▶ [Task directions]
Copy every line of the records below where the word "água" occurs.

START Exercise data

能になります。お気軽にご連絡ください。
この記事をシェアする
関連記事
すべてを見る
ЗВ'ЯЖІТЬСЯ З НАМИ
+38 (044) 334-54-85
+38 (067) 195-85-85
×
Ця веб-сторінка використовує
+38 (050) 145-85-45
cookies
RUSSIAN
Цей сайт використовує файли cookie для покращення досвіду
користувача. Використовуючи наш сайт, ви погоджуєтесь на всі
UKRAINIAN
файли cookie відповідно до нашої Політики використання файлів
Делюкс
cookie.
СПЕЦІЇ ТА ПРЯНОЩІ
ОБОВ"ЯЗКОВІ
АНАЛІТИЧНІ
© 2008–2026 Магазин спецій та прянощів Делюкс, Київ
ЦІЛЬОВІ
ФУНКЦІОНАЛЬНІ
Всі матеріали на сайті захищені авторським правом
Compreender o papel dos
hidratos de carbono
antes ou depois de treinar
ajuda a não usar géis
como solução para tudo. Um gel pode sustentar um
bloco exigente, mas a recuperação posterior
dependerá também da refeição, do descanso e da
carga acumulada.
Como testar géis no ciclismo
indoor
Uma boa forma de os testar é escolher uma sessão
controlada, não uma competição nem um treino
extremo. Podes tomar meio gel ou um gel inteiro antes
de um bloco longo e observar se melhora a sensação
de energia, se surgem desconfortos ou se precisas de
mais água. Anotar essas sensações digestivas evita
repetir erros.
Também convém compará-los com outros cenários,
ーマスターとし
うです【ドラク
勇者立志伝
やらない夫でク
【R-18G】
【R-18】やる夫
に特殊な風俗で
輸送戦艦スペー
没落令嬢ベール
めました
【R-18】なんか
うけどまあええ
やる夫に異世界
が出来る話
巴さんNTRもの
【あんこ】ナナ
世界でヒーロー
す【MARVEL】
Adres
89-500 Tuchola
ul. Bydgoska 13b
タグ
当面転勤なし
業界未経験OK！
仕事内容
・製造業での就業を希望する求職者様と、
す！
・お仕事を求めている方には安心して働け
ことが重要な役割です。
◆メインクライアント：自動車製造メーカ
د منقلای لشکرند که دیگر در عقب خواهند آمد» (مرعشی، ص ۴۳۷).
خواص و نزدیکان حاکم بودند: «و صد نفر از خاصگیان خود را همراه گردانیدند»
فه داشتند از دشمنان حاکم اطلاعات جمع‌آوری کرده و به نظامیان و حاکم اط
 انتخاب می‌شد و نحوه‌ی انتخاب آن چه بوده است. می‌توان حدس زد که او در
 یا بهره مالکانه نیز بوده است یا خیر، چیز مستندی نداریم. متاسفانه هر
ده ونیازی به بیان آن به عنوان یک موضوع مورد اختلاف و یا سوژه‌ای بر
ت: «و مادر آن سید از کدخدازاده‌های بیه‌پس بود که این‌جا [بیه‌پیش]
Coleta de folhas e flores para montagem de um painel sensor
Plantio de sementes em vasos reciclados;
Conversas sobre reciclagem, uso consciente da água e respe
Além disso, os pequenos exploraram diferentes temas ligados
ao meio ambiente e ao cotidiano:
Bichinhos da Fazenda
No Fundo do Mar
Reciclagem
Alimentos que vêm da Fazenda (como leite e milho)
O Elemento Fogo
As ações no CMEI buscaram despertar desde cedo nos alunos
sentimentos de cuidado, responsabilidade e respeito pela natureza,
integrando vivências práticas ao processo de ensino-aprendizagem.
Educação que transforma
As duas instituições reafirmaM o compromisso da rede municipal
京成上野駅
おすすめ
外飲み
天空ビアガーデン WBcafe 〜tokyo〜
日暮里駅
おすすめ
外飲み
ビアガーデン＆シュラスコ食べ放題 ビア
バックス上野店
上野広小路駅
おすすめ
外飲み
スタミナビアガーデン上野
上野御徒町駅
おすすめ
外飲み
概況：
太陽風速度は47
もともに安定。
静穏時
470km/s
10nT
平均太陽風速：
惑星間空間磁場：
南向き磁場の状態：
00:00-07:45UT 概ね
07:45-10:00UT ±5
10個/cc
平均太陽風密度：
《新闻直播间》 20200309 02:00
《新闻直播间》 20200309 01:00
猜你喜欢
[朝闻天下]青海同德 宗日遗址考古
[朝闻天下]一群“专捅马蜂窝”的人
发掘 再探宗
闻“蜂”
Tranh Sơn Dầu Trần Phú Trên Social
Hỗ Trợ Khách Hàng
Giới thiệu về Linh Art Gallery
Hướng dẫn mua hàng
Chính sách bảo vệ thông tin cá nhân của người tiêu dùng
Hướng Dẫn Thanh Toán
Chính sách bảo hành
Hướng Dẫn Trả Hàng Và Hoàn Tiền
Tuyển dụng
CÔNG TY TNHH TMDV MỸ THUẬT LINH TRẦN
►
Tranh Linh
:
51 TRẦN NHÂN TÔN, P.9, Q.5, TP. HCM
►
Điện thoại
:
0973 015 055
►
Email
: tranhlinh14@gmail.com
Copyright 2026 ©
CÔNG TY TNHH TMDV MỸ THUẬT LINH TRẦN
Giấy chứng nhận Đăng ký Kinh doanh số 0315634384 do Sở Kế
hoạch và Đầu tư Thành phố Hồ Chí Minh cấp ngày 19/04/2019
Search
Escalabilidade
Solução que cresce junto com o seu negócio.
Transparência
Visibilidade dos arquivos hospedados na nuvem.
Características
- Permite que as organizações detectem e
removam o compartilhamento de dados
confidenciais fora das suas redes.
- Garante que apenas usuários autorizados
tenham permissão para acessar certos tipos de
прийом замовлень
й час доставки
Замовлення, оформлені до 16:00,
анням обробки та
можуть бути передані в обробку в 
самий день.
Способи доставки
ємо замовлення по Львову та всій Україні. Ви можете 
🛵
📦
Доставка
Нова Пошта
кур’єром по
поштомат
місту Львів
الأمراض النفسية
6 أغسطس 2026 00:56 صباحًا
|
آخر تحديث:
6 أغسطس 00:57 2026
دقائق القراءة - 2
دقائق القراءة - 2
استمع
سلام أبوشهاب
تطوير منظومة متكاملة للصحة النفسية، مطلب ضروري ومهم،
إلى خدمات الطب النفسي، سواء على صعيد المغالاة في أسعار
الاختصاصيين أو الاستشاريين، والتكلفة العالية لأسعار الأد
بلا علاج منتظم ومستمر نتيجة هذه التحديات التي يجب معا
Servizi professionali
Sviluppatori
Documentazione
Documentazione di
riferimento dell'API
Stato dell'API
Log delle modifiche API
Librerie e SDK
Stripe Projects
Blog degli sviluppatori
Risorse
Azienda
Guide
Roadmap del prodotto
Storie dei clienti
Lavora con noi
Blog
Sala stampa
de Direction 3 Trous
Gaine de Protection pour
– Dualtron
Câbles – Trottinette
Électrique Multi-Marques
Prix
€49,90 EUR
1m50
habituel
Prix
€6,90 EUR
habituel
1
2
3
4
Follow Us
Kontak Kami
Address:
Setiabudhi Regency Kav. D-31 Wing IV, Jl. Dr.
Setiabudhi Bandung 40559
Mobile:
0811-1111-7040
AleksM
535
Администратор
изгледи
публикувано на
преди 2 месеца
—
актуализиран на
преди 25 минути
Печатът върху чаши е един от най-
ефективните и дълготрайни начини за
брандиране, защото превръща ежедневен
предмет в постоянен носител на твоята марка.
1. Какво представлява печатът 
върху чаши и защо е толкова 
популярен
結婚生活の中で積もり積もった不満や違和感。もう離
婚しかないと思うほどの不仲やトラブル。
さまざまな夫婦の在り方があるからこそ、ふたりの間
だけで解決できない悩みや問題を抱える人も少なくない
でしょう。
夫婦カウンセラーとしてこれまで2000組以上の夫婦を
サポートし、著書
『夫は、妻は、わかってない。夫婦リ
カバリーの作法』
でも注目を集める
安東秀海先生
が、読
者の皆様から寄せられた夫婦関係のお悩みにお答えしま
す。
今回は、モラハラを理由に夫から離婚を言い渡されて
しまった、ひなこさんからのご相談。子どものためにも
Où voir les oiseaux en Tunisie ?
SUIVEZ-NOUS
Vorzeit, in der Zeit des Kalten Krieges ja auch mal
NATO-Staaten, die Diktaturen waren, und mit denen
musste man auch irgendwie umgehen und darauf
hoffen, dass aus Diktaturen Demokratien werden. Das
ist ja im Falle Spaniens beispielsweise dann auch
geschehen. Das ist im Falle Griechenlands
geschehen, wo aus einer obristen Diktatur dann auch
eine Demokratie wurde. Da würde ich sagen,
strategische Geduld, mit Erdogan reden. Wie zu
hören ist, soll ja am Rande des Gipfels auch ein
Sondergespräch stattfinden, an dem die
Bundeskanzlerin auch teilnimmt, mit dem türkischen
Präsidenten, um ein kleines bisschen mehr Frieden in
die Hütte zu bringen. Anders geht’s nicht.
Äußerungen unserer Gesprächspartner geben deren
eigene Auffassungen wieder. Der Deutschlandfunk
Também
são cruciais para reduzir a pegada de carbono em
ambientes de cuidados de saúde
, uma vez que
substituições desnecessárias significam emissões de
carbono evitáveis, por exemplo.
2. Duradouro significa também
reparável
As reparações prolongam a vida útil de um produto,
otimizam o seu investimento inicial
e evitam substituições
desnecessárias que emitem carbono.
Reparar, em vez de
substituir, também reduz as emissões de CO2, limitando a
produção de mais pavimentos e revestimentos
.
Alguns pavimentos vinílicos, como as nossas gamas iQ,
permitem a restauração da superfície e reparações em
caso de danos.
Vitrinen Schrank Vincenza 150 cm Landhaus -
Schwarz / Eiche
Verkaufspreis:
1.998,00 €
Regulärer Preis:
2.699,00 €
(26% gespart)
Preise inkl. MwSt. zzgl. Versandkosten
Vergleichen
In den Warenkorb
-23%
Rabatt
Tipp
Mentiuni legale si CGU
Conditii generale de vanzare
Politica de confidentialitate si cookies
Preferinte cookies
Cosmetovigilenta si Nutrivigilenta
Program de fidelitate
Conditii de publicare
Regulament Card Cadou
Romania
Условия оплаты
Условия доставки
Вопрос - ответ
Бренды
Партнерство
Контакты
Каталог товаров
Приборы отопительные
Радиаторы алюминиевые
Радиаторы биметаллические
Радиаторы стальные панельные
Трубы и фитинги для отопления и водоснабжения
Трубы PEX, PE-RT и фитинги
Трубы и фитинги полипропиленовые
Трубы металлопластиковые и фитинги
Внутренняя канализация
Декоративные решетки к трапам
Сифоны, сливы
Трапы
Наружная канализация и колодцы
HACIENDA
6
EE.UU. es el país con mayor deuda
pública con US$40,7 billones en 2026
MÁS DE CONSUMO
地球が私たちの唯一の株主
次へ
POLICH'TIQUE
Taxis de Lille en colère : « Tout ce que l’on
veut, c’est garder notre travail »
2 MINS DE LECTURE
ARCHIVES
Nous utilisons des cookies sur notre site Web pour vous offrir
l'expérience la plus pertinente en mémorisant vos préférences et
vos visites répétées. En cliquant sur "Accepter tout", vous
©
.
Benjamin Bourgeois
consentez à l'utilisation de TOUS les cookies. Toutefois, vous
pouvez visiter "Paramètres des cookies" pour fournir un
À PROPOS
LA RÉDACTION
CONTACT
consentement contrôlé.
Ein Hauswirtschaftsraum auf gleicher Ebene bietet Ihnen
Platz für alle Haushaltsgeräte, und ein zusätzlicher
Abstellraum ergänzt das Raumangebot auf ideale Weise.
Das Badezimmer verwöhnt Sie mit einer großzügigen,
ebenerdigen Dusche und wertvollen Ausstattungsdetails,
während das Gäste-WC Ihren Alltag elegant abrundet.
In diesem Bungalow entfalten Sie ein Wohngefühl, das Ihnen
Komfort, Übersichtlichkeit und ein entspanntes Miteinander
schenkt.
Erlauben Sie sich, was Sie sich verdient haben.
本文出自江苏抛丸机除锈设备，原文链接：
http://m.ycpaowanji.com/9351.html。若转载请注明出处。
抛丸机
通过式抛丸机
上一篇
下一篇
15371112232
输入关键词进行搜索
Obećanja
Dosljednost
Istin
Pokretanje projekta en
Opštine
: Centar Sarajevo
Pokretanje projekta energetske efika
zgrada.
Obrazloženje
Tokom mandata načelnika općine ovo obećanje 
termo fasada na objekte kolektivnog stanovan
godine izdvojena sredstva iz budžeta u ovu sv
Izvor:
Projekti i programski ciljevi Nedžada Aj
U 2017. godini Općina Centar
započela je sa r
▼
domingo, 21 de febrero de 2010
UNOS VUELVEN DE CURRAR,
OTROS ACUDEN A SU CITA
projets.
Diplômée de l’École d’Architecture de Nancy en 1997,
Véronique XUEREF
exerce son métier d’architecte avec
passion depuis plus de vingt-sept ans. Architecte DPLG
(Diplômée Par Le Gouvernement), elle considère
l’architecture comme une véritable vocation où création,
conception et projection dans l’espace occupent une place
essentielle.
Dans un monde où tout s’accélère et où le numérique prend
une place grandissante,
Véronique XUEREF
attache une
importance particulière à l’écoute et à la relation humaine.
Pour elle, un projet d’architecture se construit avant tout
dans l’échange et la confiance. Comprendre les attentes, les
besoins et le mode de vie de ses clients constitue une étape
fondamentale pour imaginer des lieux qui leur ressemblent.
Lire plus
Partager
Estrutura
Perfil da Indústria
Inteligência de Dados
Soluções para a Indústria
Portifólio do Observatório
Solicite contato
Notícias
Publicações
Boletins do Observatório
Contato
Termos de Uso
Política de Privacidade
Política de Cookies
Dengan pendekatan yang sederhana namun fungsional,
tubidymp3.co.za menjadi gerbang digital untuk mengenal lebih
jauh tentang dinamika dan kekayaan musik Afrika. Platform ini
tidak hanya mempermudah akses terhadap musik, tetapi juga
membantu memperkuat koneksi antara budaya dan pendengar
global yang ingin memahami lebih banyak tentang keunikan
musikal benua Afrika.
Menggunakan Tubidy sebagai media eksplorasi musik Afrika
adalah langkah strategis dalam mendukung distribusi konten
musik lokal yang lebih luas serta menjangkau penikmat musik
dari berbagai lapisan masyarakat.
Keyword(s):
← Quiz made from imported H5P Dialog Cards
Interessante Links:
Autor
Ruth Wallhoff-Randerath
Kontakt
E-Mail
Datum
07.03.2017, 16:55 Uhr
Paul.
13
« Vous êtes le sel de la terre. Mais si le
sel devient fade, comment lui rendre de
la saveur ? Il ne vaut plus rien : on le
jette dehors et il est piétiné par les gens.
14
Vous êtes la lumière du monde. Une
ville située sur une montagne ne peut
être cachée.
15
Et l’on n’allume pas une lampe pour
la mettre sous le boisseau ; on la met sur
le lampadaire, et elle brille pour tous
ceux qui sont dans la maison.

END Exercise data

▶ [Exercise output]
mais água. Anotar essas sensações digestivas evita
Conversas sobre reciclagem, uso consciente da água e respe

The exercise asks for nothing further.